Jadav Payeng: The man who planted trees
Jadav Payeng: The man who planted trees.

A few weeks ago, I found myself stuck in thoughts about how small and insignificant I am. The negativity felt overwhelming. I don’t know what triggered it. It could have been my ongoing struggle with financial independence, or discomfort with my own body. Whatever it was, it pushed me into thinking about legacy.

I realized I hadn’t been paying much attention to it, even though I do want to be remembered in some way. Not as someone extraordinary, but as someone who mattered. I don’t think that desire is unusual.

I’m not denying that I have skills or potential, but there are times when it feels like I have nothing meaningful to contribute. When that thought takes hold, everything starts looping. Time keeps moving, and I imagine myself fading out of relevance, eventually forgotten. That idea has a way of flattening everything else.

Around that time, I came across a video about Jadav Payeng, the man from Assam who spent his life planting trees. I’d seen it before and dismissed it. Just planting trees. Nothing remarkable.

This time, it landed differently. What he did wasn’t loud or symbolic. It was slow, repetitive, and deeply committed. Over time, it reshaped an entire landscape. I don’t think I can fully explain why it affected me, but it reframed something important. Impact doesn’t need an audience. Meaning doesn’t need scale.

DATA EXCERPT:
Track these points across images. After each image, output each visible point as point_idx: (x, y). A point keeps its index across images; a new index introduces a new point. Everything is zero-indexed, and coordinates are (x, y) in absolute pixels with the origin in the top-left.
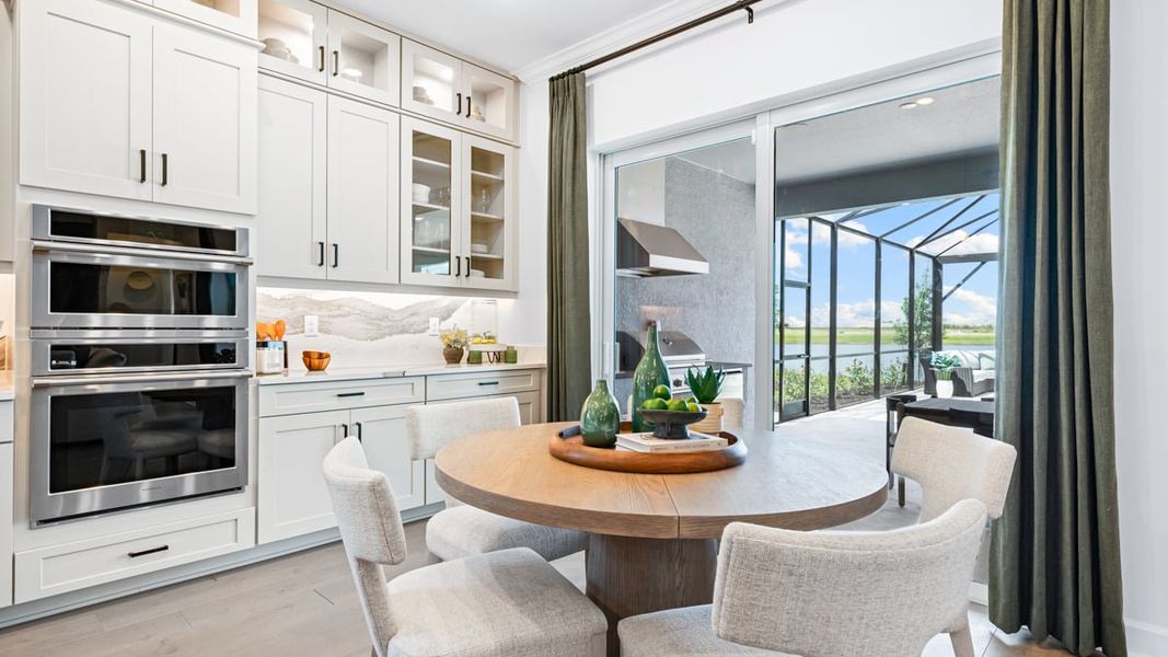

TASK ITEM: Pick up the essay about Jadav Payeng after its final line, "Meaning doesn't need scale.", and write the next few paragraphs in the same reflective first-person voice.

EXPECTED ANSWER:
It made me realize how often we overlook quiet lives that are lived with intention. People who don’t announce their purpose but embody it. That recognition shifted something in me. Purpose doesn’t have to be grand. It just has to be real.

I still don’t fully understand why I feel compelled to write things like this. Maybe it’s a way of tracking change. Maybe it’s a way of staying honest with myself. Either way, I’m learning to sit with the uncertainty, trusting that movement matters even when direction isn’t clear.

This was a thought I had weeks ago. I know I can’t recreate the feeling exactly, but I think I’ve captured what stayed with me. If not, i suppose I’ll come back to it later, with different eyes.